RAWSHOT makes those checks easier because the workflow is structured and the outputs carry C2PA signing, visible plus cryptographic watermarking, and a signed audit trail per image. Teams should standardize an internal review pass for product fidelity, brand fit, and metadata presence before assets move into PDPs or ads. That discipline turns synthetic imagery from an experiment into dependable publishing infrastructure.
How much does product placement imagery cost in RAWSHOT, and what happens to unused tokens?
For still images, the working number is about $0.55 per generation, with typical output times around 30–40 seconds. Tokens never expire, so teams can buy capacity for launches, tests, or batch work without racing a deadline just to avoid losing credit. Failed generations refund their tokens, which matters in production because experimentation should not punish the budget.

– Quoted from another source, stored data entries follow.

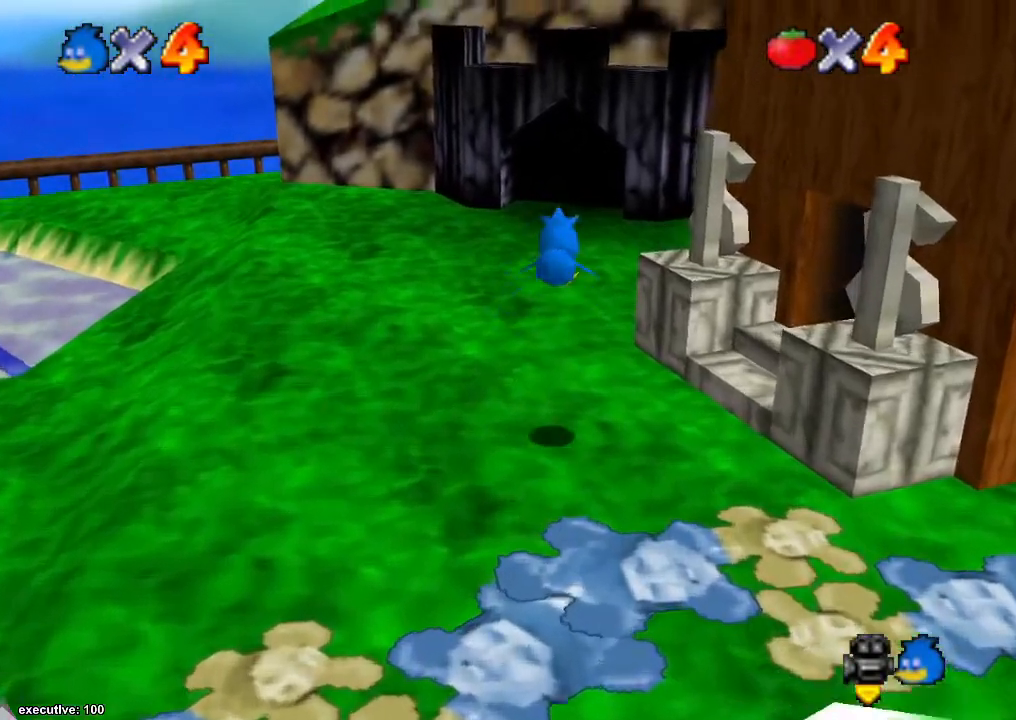
{"buttons": [], "left_stick": "up", "right_stick": "center", "events": []}
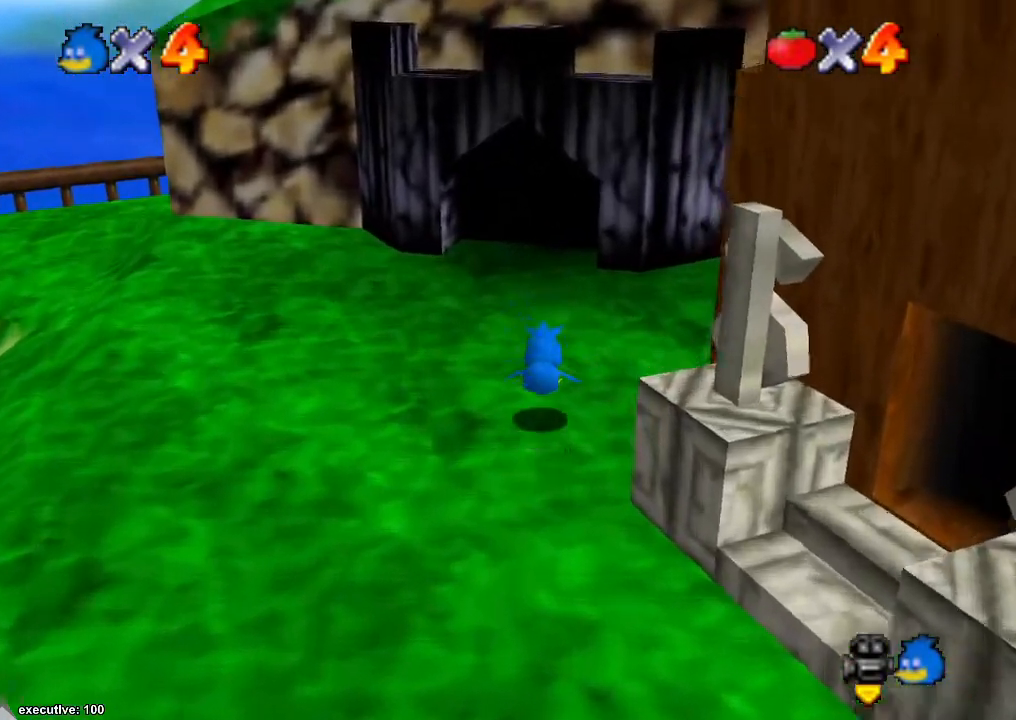
{"buttons": ["DPAD_DOWN"], "left_stick": "up", "right_stick": "center", "events": [[500, "DPAD_DOWN", "down"]]}
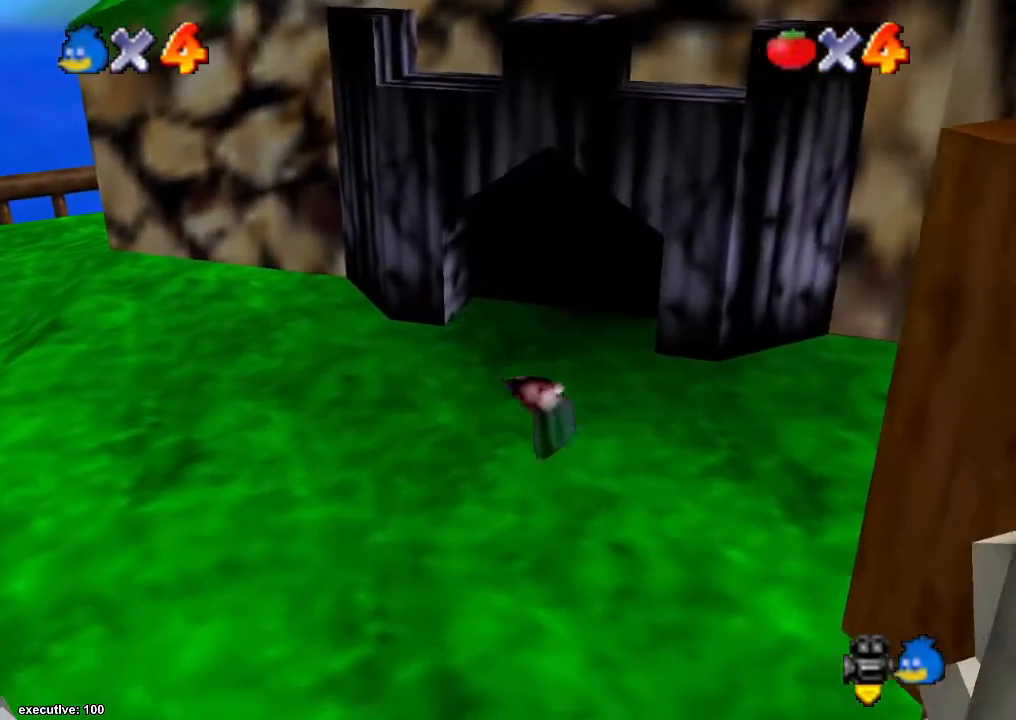
{"buttons": [], "left_stick": "up", "right_stick": "center", "events": [[100, "DPAD_DOWN", "up"]]}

RAWSHOT also avoids common friction points around team growth: there are no per-seat gates for core features and no forced sales conversation to access the main product. The cancel button is on the pricing page and works in one click. For operators managing real merchandising calendars, that combination makes forecasting simpler: estimate image volume, keep spare capacity on hand, and know unused balance remains available for the next drop.
Can we connect this to Shopify-scale catalogs or internal merchandising pipelines through an API?
Yes. RAWSHOT supports both a browser GUI for one-off creative work and a REST API for catalog-scale operations, so the same image system can serve a small launch team and a large merchandising pipeline. That matters because ecommerce organizations rarely live in one mode; they need art direction for hero assets and repeatable throughput for the long tail of SKUs.
Using the API, teams can operationalize the same decisions they approve in the interface and apply them across larger product sets without switching tools or rewriting process logic. Because pricing, model controls, rights, provenance, and generation behavior stay aligned, handoff between creative and operations stays cleaner. The practical move is to establish your visual recipe in the GUI, document it, and then translate it into API-driven batch generation for scale.
Is an ai product placement photography generator only useful for one-off hero shots, or can teams run volume through it?
It handles both, and that duality is one of the point-of-view differences in RAWSHOT. Many teams start by solving a visible problem such as a hero image, campaign variation, or product launch scene, then discover the larger need is maintaining consistency across dozens or thousands of assets. A tool that only excels at one-off creativity or only at back-end throughput leaves a gap somewhere in the workflow.
RAWSHOT uses the same engine, synthetic models, output quality, and per-image pricing whether you are creating a single composition in the browser or running a large nightly pipeline through the REST API. There are no core-feature seat walls separating small operators from larger ones. For brands and catalog teams, that means you can begin with immediate launch work and expand into sustained image operations without rebuilding your stack.